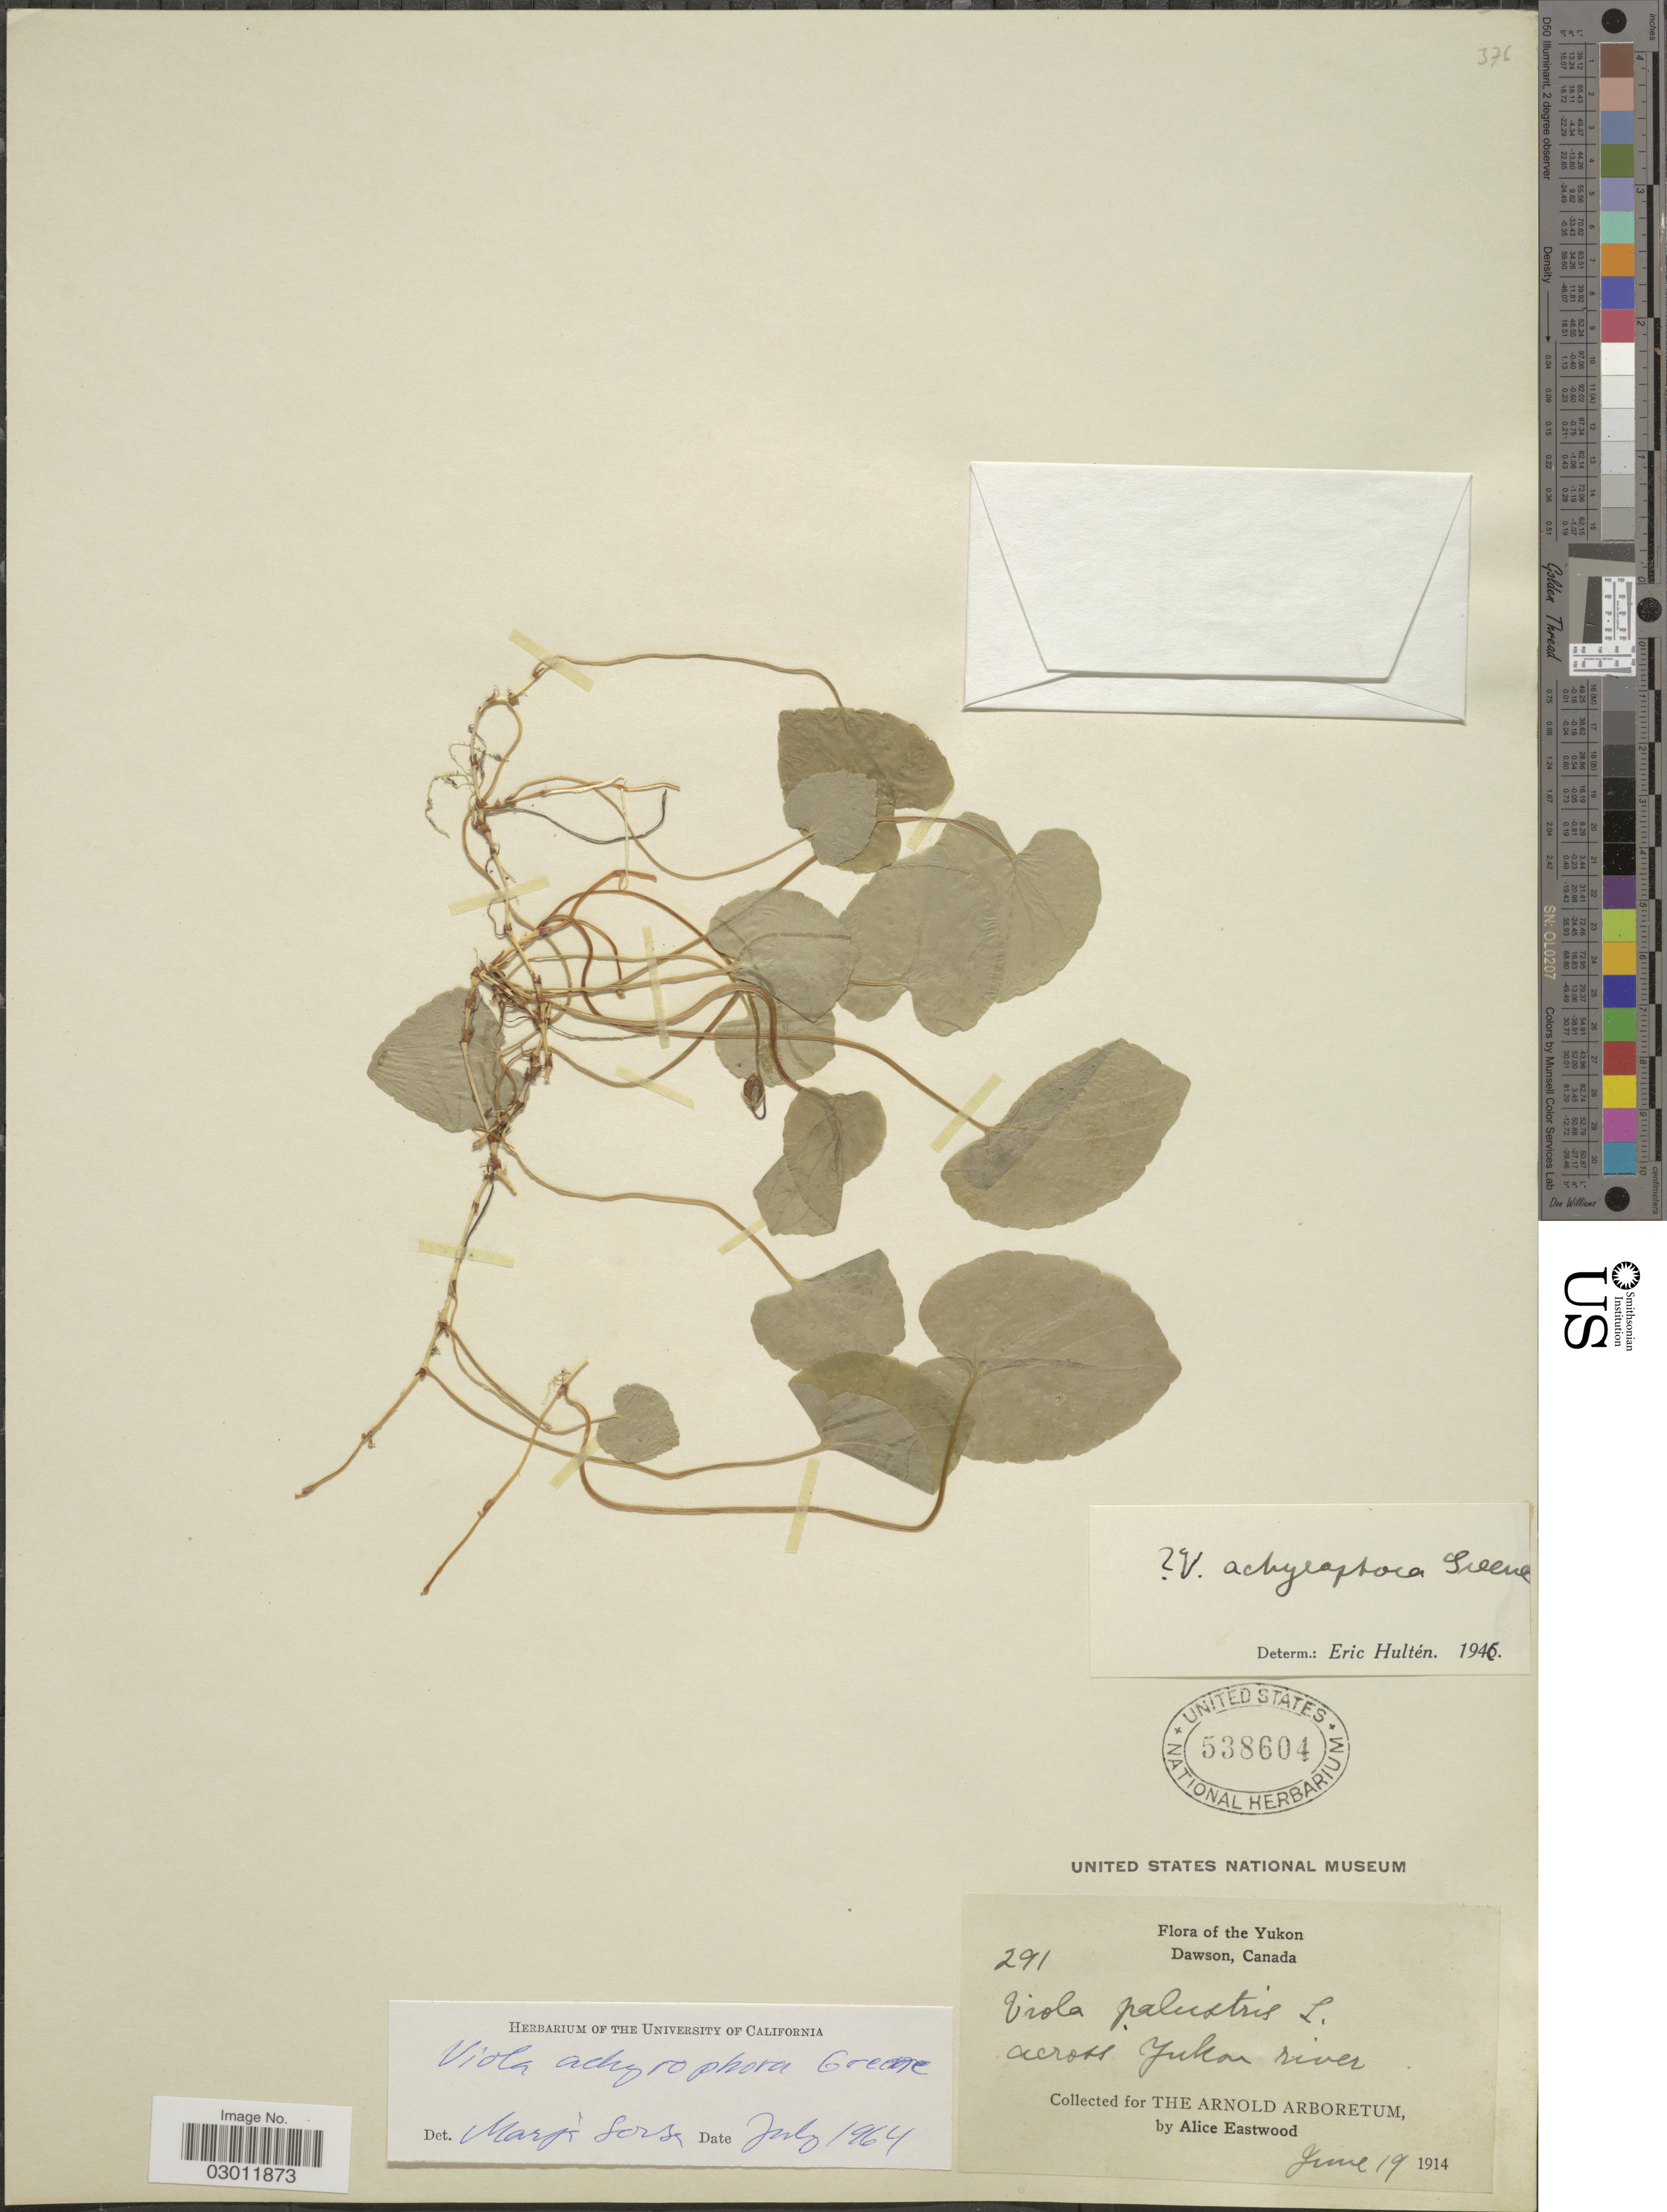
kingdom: Plantae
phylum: Tracheophyta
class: Magnoliopsida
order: Malpighiales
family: Violaceae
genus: Viola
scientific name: Viola blanda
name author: Willd.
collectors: A. Eastwood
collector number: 291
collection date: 1914-06-19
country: Canada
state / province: Yukon Territory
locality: Dawson. Across Yukon river.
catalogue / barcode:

+ + + + + + +

=== Problem ===
Revise the data from the line with "name author: Willd." through the end of the data, changing "locality" to "place" and leaving everything else the same. Return only those lines.

=== Output for this task ===
name author: Willd.
collectors: A. Eastwood
collector number: 291
collection date: 1914-06-19
country: Canada
state / province: Yukon Territory
place: Dawson. Across Yukon river.
catalogue / barcode:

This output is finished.